> Extrait cité

----------------------------------------

On dit parfois, d’une personne un peu avancée en âge, qu’elle est à l’automne de sa vie. D’après les sources que je consulte sur Internet, l’automne de la vie précède la vieillesse proprement dite, et commence, en gros, au moment de la retraite, à nos quelque soixante ans. Cette expression entre en conflit avec ma récente théorie des quadrants, selon laquelle, à soixante ans, on accède à la position non pas automnale mais hivernale du cycle de la vie. Quand on est chanceux, cela dit, car ce n’est pas tout le monde qui peut faire l’expérience d’un séjour de vingt ans dans chacun des quatre quadrants. Mon ami André, par exemple, décédé à 61 ans, venait tout juste d’arriver dans le quadrant de l’hiver quand c’en a été fini pour lui.
Ceux qui vieillissent jusqu’à tard, au-delà de quatre-vingts ans, entrent dans une section Bonus –cette information n’a pas été détaillée dans le texte d’hier. On peut y séjourner tout le temps qu’on veut. Mon père, qui aura quatre-vingt-dix ans dans quelques jours, en est devenu un habitué, mais il ne sait pas qu’il en est un habitué parce que sa maladie est trop avancée. L’idéal, à mon avis, c’est d’être suffisamment en forme pour pouvoir savourer chaque nouvelle journée de cette section.
Plusieurs aînés vivent la dernière année de leur quadrant hivernal en n’ayant qu’une chose en tête, à savoir se rendre à la section chouchou, à la section vedette du temps supplémentaire. C’est comme dans le film Notting Hill, au moment où Julia déclare envisager de séjourner en Angleterre « indéfiniment ». Chez les résidents de la zone Bonus, le temps de séjour n’est plus calculé, le nombre de journées n’est pas comptabilisé, cela fait en sorte que chaque lever de soleil est un véritable cadeau parce qu’on ne sait pas s’il sera suivi d’un autre.
La même logique implacable s’applique bien sûr aux aînés du quadrant hivernal –et aux individus de tous les quadrants, en fait–, à savoir que chaque nouveau lever de soleil est un cadeau d’autant plus précieux qu’il s’agit peut-être du dernier. Mais quand on peut savourer ces nouveaux levers de soleil dans le confort que procure le fait d’avoir effectué un tour complet des quatre quadrants, dans une relative bonne forme, on se trouve doté d’un incitatif non négligeable à savourer encore davantage.

----------------------------------------

> Données fournies
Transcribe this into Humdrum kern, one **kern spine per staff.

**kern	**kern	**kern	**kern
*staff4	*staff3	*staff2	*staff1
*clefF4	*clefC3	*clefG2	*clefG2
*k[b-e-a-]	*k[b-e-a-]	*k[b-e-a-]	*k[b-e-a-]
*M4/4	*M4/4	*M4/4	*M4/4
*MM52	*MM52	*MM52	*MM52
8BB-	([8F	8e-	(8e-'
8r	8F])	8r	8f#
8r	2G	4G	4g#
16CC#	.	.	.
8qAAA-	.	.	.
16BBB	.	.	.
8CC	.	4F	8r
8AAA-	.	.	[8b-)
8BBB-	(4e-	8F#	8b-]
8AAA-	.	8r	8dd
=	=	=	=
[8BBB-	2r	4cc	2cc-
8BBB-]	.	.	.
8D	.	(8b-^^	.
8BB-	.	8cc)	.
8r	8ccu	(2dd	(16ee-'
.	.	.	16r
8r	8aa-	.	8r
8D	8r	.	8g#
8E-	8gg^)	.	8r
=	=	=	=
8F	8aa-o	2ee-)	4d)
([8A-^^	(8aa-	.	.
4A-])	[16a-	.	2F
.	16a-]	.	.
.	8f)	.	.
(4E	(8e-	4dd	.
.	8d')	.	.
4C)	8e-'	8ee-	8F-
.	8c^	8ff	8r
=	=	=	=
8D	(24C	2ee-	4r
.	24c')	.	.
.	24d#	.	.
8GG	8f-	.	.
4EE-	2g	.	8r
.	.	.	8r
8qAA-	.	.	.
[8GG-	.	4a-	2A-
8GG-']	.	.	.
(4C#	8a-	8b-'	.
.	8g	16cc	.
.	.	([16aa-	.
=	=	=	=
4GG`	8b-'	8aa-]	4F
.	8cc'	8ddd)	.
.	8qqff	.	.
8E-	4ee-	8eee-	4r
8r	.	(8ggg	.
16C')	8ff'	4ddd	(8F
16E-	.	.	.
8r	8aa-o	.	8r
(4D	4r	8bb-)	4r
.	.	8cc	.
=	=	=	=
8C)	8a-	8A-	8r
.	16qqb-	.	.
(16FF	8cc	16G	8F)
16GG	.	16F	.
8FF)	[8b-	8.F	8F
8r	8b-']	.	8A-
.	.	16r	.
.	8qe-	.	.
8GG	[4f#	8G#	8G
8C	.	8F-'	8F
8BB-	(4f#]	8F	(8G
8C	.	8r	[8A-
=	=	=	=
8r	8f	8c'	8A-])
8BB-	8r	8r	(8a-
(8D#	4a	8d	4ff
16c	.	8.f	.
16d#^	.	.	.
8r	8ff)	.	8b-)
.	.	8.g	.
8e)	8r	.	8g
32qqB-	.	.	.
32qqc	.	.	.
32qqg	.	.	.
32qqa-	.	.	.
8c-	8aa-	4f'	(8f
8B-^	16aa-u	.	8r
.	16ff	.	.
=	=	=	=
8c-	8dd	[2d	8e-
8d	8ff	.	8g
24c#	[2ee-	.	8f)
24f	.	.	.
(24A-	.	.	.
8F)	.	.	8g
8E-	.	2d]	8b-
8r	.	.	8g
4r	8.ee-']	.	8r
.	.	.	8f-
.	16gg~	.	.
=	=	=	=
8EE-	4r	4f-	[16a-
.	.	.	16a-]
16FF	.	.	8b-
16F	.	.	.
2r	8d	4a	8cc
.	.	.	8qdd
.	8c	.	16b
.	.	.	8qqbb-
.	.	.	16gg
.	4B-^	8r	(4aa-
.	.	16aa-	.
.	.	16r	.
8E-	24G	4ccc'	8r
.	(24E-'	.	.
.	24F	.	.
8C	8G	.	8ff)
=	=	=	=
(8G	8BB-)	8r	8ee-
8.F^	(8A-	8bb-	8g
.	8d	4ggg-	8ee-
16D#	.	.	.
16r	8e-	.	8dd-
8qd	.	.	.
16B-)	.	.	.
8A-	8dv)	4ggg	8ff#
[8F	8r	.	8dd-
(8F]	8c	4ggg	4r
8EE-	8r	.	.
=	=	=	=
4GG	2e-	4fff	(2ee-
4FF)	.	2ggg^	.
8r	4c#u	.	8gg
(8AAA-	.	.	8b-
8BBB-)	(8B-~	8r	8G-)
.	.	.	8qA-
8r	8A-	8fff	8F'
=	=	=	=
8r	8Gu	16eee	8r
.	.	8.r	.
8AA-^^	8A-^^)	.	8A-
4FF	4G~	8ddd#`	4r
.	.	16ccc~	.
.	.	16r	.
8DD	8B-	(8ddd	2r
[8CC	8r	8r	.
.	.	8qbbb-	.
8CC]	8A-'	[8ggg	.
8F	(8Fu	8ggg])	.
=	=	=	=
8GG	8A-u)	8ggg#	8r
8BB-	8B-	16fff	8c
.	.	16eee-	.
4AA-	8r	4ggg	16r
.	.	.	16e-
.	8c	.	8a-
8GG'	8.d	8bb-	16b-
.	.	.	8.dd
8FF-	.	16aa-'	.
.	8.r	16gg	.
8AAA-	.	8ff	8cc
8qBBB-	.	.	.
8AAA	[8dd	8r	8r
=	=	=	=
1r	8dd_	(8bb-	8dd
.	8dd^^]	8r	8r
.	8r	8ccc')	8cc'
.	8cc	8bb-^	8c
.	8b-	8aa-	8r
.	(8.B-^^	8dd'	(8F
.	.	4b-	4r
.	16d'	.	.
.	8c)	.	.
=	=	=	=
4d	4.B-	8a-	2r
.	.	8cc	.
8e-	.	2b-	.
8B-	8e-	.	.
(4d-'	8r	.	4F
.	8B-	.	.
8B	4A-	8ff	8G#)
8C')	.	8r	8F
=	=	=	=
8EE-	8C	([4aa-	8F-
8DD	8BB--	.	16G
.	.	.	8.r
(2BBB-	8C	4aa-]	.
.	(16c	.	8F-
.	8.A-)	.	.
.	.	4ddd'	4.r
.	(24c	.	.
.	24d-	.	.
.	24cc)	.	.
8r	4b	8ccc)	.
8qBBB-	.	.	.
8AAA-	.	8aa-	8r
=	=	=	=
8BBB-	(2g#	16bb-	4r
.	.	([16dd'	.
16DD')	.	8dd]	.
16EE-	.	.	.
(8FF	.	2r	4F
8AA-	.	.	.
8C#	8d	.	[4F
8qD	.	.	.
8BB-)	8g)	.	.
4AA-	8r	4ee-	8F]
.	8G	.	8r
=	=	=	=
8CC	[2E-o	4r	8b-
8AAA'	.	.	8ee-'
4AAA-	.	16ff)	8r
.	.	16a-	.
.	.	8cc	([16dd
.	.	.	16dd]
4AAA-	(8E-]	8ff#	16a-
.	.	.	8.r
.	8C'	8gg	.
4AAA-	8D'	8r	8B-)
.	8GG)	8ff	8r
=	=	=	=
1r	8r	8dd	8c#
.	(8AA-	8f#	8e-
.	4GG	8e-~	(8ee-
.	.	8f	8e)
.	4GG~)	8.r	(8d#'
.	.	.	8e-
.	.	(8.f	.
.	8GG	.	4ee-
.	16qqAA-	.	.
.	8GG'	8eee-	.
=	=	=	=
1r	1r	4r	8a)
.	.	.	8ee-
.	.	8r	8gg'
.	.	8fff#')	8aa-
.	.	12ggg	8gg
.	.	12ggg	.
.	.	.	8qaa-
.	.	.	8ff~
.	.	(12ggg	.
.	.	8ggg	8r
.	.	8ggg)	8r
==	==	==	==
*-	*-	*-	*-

----------------------------------------

> Mise en pratique
a: Dans l'extrait cité, remplacez « chanceux » par « fortuné », puis recopiez le passage de « On dit parfois, d’une » jusqu'à « fini pour lui. » inclusivement.
b: Traduisez en anglais cette phrase de l'extrait cité : « L’idéal, à mon avis, c’est d’être suffisamment en forme pour pouvoir savourer chaque nouvelle journée de cette section. »

> Réponses rédigées
a:
On dit parfois, d’une personne un peu avancée en âge, qu’elle est à l’automne de sa vie. D’après les sources que je consulte sur Internet, l’automne de la vie précède la vieillesse proprement dite, et commence, en gros, au moment de la retraite, à nos quelque soixante ans. Cette expression entre en conflit avec ma récente théorie des quadrants, selon laquelle, à soixante ans, on accède à la position non pas automnale mais hivernale du cycle de la vie. Quand on est fortuné, cela dit, car ce n’est pas tout le monde qui peut faire l’expérience d’un séjour de vingt ans dans chacun des quatre quadrants. Mon ami André, par exemple, décédé à 61 ans, venait tout juste d’arriver dans le quadrant de l’hiver quand c’en a été fini pour lui.

b: The ideal, in my opinion, is to be in good enough shape to be able to savor each new day of this section.